One view of the two effects is that talkers may use different strategies to enhance coda voicelessness (vowel shortening) versus voicedness (longer phonetic voicing). Alternatively, it may be that the enhancement target is the overall voicing duration or the relative timing of the voicing offset within the word, rather than the duration of the vowel or coda individually (Keyser and Stevens, 2006; Choi et al., 2015; see Massaro and Cohen, 1977; Stevens et al., 1992 on perception).1 This would help explain why previous work that investigates enhancement of the coda-voicing contrast has not found the expected effect on vowel duration alone. For example, Goldrick et al. (2013) found no lexically-mediated enhancement of vowel duration (after controlling for onset aspiration), de Jong (2004) found that the vowel duration contrast between voiced- and voiceless-final words was enhanced more weakly in the context of voicing-relevant competitors (contrasting bat–bad, bet–bed) than voicing-irrelevant ones (contrasting bat–bet, bed–bad), and Choi et al. (2015) found no vowel duration enhancement in the context of voicing-relevant competitors.
More generally, our findings provide evidence that selective, context-specific enhancement is not limited to onsets, and point to ways in which talkers may use different phonetic strategies for targeted enhancements as compared to more global hyperarticulation.

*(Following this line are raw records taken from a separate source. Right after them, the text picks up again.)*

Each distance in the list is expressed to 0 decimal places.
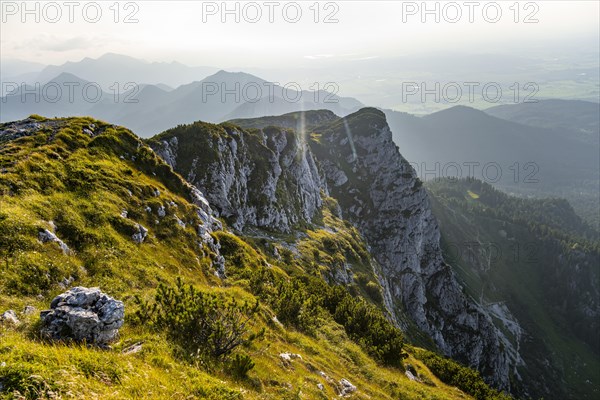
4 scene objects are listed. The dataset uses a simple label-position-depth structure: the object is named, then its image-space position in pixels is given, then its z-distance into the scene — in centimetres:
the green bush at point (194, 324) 1448
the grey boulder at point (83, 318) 1192
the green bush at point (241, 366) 1398
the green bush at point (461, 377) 4116
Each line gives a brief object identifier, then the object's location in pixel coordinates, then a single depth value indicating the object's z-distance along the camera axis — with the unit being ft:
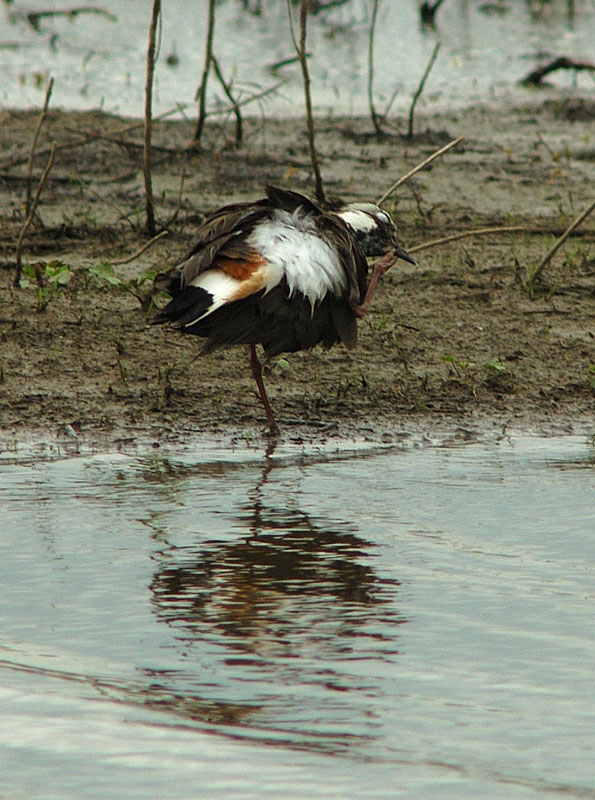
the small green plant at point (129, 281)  41.06
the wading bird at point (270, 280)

We thank Anna MacDonald, Aishwarya Krishnamoorthy, Brian Leonard, and Lindsey Harris for help with segmentation, and Meghan Clayards, Marc Garellek, Matthew Goldrick, the phonetics and phonology group at UCSD, and audiences at the University of Geneva and CUNY 2015 for helpful discussion and comments. This work was supported by an NSF Graduate Research Fellowship to S.S., an NRSA Predoctoral Fellowship (No. F31HD083020) to E.B., and an NSF CAREER (No. IIS-1150028) to T.F.J. The views expressed here do not necessarily reflect those of the funding agencies.
To evaluate whether talkers initiate devoicing earlier before voiceless codas when they are contrasted with voiced ones (cf. Clayards and Knowles, 2015, on prominence effects), we conducted a post hoc analysis of voicing duration during the vowel. Voicing duration was shorter before /s/ in the contrastive condition relative to the control condition ( = −9 ms, p < 0.05). However, most vowel productions in our data were fully voiced, and the duration of vowel voicing was highly correlated with the duration of the vowel (r = 0.96), making it impossible to distinguish this effect from the effect on vowel duration reported in the text.